§ DIRECTION
Can you rewrite the Clonezilla text between "And from that" and "manager. It’s pathetic.", inclusive, with "desktop environment" in place of "window manager"?

§ EXCERPT TO READ
— begin —

It makes things too easy. I don’t hardly recall installing Arch except for once or twice a few months ago, when I originally bought this machine — I can restore an installation in a third of the time it takes to install a new one (and with Arch, which takes only about 15 minutes to put into place, that’s saying something). USB2.0 chops the transfer rates for an entire installation all the way down below 10 minutes (depending on the size, of course), and booting from a USB key to a fully live environment is a minute or less.

So start to finish, I can have a brand-new, clean system in place and ready for updating in less time than it takes to make a bowl of soup and a sandwich.

And from that point, I can cause any amount of trouble. I have a backup of the machine from the day I brought it home. Another from the first beta of Ubuntu 10.04. Two or three in Arch, usually segregated by window manager. It’s pathetic.

I blame the Clonezilla crew, of course. If they hadn’t created such an easy and speedy tool to work with, I wouldn’t have three systems and four different operating systems all mirrored on an external drive, ready for reinstallation at a moment’s notice. If it wasn’t so smooth and effortless, I could at least procrastinate on the grounds that it was a hassle to do it.

— end —

§ DATA SECTION
— begin —

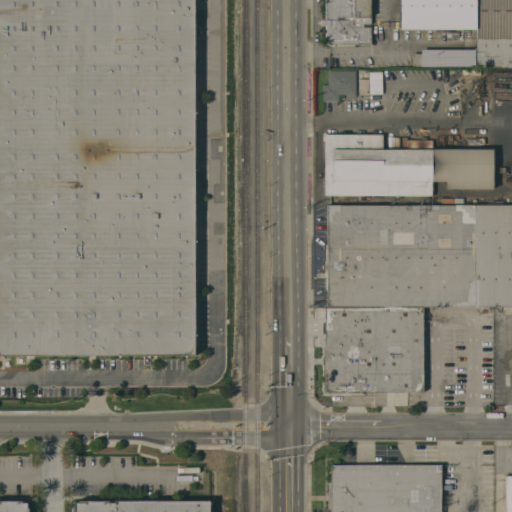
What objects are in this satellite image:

— end —

§ COMPLETE RESPONSE
And from that point, I can cause any amount of trouble. I have a backup of the machine from the day I brought it home. Another from the first beta of Ubuntu 10.04. Two or three in Arch, usually segregated by desktop environment. It’s pathetic.